Show every line below that contains the string "entities". Case counts.

(Data entries)
******

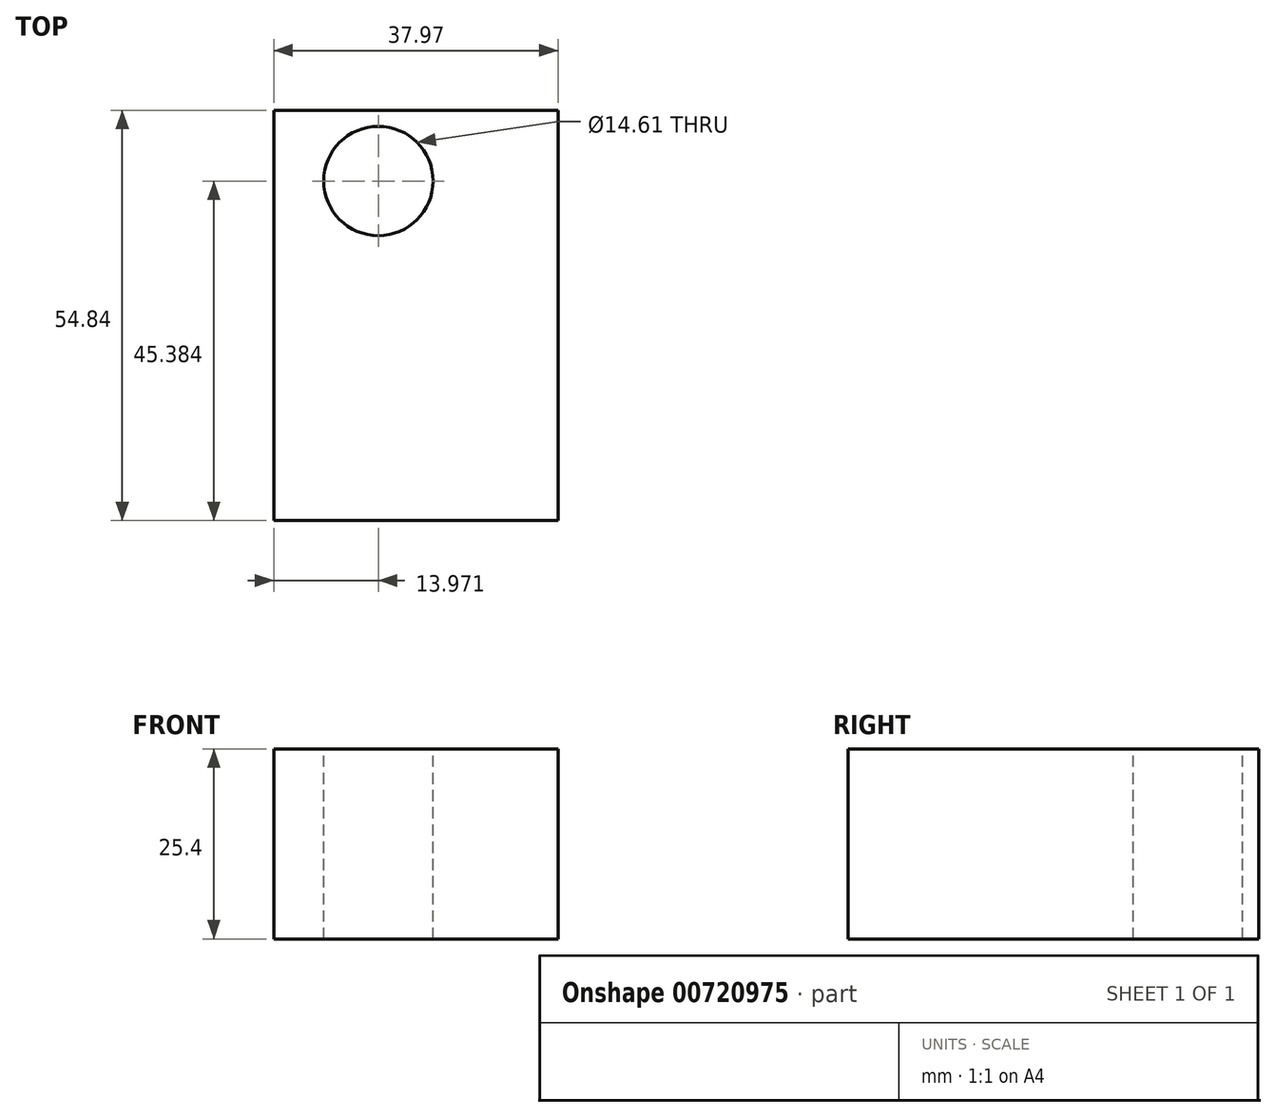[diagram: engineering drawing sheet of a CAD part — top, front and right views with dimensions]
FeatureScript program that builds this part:
annotation { "Feature Type Name" : "Feature", "Feature Type Description" : "" }
export const myFeature = defineFeature(function(context is Context, id is Id, definition is map)
    precondition{}
    {
        {
            var Q0;
            Q0=qCreatedBy(makeId("Top.planeOp"),FACE);
            var sketch = newSketch(context, id + "F0", { "sketchPlane" : qUnion([Q0])});
            skLineSegment(sketch, "E0", {"start": v(-37.97, 54.84) * mm, "end": v(-37.97, 0) * mm});
            skLineSegment(sketch, "E1", {"start": v(-37.97, 0) * mm, "end": v(0, 0) * mm});
            skLineSegment(sketch, "E2", {"start": v(0, 0) * mm, "end": v(0, 54.84) * mm});
            skLineSegment(sketch, "E3", {"start": v(0, 54.84) * mm, "end": v(-37.97, 54.84) * mm});
            skSolve(sketch);
        }
        {
            var Q0;
            Q0=makeQuery(id+"F0.imprint","IMPRINT",FACE,{"disambiguationData":[TD([[makeQuery(id+"F0.imprint","IMPRINT",EDGE,{"derivedFrom":sQuery(id+"F0.wireOp",EDGE,"E0")}),1.0]])]});
            extrude(context, id + "F1", {"entities" : qUnion([Q0]), "depth" : 25.4 * mm, "offsetDistance" : 25.4 * mm});
        }
        {
            var Q0;
            Q0=makeQuery(id+"F1.opExtrude","CAP_FACE",FACE,{"disambiguationData":[OSD([sQuery(id+"F0.wireOp",EDGE,"E0"),sQuery(id+"F0.wireOp",EDGE,"E1"),sQuery(id+"F0.wireOp",EDGE,"E2"),sQuery(id+"F0.wireOp",EDGE,"E3")])],"isStart":false});
            var sketch = newSketch(context, id + "F2", { "sketchPlane" : qUnion([Q0])});
            skCircle(sketch, "E4", {"center": v(-24, 45.38) * mm, "radius": 7.3 * mm});
            skSolve(sketch);
        }
        {
            var Q0;
            Q0=makeQuery(id+"F2.imprint","IMPRINT",FACE,{"disambiguationData":[TD([[makeQuery(id+"F2.imprint","IMPRINT",EDGE,{"derivedFrom":sQuery(id+"F2.wireOp",EDGE,"E4")}),1.0]])]});
            extrude(context, id + "F3", {"entities" : qUnion([Q0]), "operationType" : NewBodyOperationType.REMOVE, "oppositeDirection" : true, "depth" : 25.4 * mm, "offsetDistance" : 25.4 * mm});
        }
    });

******

Written reply.
            extrude(context, id + "F1", {"entities" : qUnion([Q0]), "depth" : 25.4 * mm, "offsetDistance" : 25.4 * mm});
            extrude(context, id + "F3", {"entities" : qUnion([Q0]), "operationType" : NewBodyOperationType.REMOVE, "oppositeDirection" : true, "depth" : 25.4 * mm, "offsetDistance" : 25.4 * mm});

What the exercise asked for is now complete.